Задание =>
Подхватите приведенный ниже отрывок о театре Товстоногова и продолжите его сразу после последнего предложения.

Отрывок =>
****

Вслед за Достоевским режиссер обратился к Горькому. Постоянный и глубочайший интерес Товстоногова к классике имеет по меньшей мере двойной смысл: с одной стороны, в классике его серьезное и содержательное искусство неизменно находит такие современные мотивы, которые писателям-современникам подчас не по плечу, с другой же стороны, классика, по-новому читаемая и по-новому толкуемая, — самая надежная школа для актеров. «Варвары», в частности, оказались первым спектаклем, где Товстоногов превратил труппу БДТ в мощный и богатый звучаниями ансамбль, где режиссерская воля подготовила и обеспечила впечатляющие актерские победы П. Луспекаева — Черкуна, В. Стржельчика — Цыганова, В. Полицеймако — Редозубова, О. Казико — Богаевской, З. Шарко — Кати, и многих других. В спектакле «Идиот» такого согласия еще не было. Начиная с «Варваров» оно стало непреложным законом для театра Товстоногова и выглядит с тех пор как бы само собой разумеющимся, неизменно предполагаемым и всякий раз ожидаемым.

****

Записи данных =>

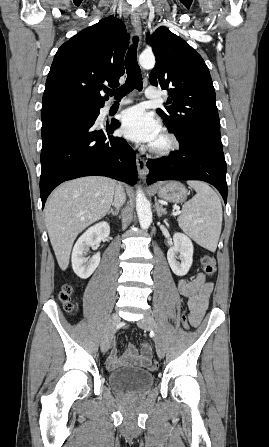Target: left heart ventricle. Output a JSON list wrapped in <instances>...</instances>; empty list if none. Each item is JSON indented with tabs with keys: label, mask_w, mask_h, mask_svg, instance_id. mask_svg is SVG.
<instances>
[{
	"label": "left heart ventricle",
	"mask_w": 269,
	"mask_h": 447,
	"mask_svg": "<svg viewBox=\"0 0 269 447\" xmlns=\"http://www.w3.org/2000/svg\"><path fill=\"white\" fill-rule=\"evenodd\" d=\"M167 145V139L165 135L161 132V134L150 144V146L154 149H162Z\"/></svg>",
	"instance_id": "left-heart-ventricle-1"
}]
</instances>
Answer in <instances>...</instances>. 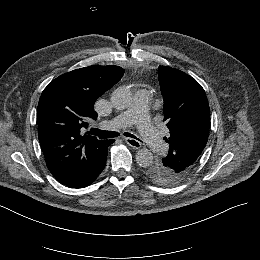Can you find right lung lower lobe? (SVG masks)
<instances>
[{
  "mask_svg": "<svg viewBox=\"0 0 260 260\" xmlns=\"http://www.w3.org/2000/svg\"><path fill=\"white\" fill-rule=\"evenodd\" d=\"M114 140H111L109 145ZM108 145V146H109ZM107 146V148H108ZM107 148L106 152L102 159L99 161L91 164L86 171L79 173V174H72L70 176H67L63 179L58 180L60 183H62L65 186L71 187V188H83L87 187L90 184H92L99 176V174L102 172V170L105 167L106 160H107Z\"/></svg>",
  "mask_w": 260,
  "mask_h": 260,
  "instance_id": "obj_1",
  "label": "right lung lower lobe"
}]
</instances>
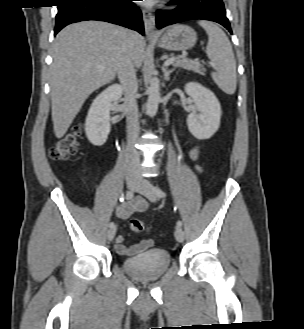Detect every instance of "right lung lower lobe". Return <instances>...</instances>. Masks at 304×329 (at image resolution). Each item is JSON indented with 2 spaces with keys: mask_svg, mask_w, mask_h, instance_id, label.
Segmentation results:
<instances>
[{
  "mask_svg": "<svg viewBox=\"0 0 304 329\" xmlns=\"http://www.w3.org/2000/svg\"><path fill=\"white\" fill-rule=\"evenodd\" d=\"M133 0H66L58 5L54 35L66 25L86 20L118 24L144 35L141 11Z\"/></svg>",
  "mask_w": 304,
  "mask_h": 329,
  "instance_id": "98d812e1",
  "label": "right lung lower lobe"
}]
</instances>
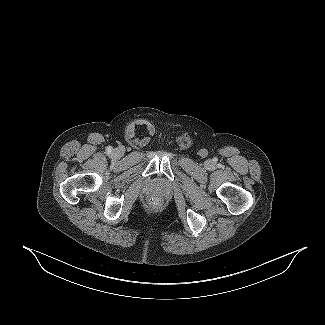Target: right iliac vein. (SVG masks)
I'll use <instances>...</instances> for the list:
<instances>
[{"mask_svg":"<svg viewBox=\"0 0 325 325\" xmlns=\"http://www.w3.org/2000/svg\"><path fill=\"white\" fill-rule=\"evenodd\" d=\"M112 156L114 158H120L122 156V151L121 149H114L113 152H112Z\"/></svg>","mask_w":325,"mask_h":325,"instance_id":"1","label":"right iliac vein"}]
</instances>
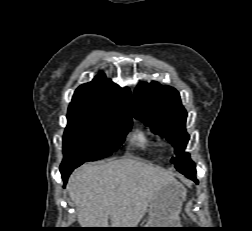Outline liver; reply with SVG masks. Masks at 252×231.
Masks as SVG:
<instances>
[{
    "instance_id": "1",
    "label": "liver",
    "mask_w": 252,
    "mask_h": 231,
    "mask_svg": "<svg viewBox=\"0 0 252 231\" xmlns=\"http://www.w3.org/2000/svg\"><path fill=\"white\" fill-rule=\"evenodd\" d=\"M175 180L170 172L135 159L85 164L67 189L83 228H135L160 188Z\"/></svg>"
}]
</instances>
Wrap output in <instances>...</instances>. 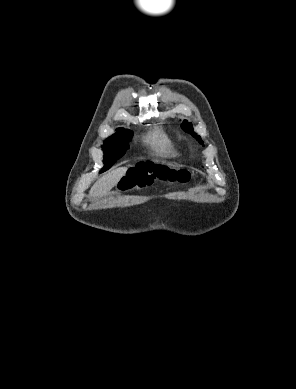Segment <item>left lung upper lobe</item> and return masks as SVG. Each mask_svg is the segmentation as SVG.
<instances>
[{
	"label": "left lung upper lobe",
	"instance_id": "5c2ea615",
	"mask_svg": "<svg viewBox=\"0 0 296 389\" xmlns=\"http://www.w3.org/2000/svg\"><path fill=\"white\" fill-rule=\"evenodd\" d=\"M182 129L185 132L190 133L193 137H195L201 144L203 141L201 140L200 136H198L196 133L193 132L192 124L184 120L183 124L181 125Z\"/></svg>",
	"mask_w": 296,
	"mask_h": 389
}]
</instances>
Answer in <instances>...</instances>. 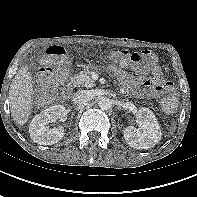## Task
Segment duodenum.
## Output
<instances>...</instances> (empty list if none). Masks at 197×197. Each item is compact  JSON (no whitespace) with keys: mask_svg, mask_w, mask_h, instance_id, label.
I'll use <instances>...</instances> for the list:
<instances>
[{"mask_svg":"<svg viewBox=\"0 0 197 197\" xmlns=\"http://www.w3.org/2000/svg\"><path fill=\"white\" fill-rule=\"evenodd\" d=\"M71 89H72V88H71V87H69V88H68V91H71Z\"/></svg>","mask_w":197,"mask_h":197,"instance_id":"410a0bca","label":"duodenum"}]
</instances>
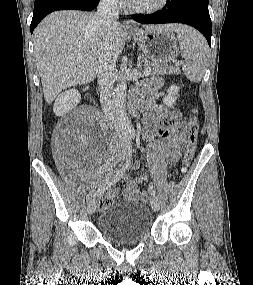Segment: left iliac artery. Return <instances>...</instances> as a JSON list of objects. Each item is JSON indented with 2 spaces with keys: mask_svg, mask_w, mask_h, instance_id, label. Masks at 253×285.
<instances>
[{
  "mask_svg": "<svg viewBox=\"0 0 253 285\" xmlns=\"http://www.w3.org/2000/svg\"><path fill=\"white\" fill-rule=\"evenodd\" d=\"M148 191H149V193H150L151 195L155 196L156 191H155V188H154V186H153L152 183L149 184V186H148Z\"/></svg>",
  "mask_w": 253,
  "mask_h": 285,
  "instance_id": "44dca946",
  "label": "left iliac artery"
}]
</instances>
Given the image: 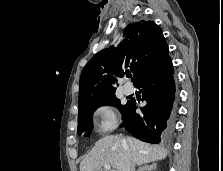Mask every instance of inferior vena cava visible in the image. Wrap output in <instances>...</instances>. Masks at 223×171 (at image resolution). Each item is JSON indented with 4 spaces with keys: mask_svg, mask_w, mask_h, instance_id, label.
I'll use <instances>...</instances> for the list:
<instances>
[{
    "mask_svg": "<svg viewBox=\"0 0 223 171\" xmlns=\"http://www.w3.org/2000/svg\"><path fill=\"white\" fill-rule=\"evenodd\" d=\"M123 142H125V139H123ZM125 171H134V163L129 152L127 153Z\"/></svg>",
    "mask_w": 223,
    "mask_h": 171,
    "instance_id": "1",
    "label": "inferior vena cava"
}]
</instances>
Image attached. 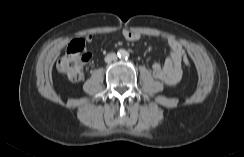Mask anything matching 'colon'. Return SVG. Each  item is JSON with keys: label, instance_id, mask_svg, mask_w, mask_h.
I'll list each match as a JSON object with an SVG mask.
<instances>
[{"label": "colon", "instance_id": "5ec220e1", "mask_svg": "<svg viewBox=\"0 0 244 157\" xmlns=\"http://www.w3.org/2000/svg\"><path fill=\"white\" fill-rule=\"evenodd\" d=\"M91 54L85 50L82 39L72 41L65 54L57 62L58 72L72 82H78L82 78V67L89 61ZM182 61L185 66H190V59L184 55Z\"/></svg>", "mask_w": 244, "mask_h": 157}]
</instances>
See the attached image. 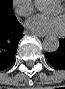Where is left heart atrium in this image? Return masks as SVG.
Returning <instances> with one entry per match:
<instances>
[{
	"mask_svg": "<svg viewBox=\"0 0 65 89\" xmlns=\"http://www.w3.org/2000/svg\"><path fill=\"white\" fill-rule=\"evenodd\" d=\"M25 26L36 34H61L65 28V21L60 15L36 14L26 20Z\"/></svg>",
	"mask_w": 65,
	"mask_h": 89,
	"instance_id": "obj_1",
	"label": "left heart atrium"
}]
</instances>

****

Ответ к заданию =>
Давно замечено, однако, что в отличие, например, от спектаклей МХАТа 30-х годов в ансамблях Товстоногова почти всегда есть лидирующие фигуры, артисты, которым вверены важнейшие для режиссера темы. Вовсе не обязательно это исполнители главных ролей. Например, в «Гибели эскадры» А. Корнейчука Е. Копелян и Е. Лебедев играли сравнительно скромные роли Балтийца и боцмана Кобзы, в других постановках той же драмы не особо заметные, а в товстоноговском прочтении нисколько не менее важные, чем роль Гайдая в исполнении П. Луспекаева.

В горьковских «Варварах» лидировала Т. Доронина — Надежда Монахова. Чтобы лучше понять, сколь виртуозно пользуется Товстоногов самыми различными звучаниями актерских талантов, стоит сравнить манеру игры Дорониной, плавную, уравновешенную, текучую, властно чувственную, с манерой Смоктуновского, прерывистой, графичной, принципиально неуравновешенной. Тем более что и Доронина, и Смоктуновский в товстоноговских спектаклях демонстрировали максимум своих возможностей, впоследствии другим режиссерам в лучшем случае удавалось лишь отчасти воспользоваться их актерским богатством.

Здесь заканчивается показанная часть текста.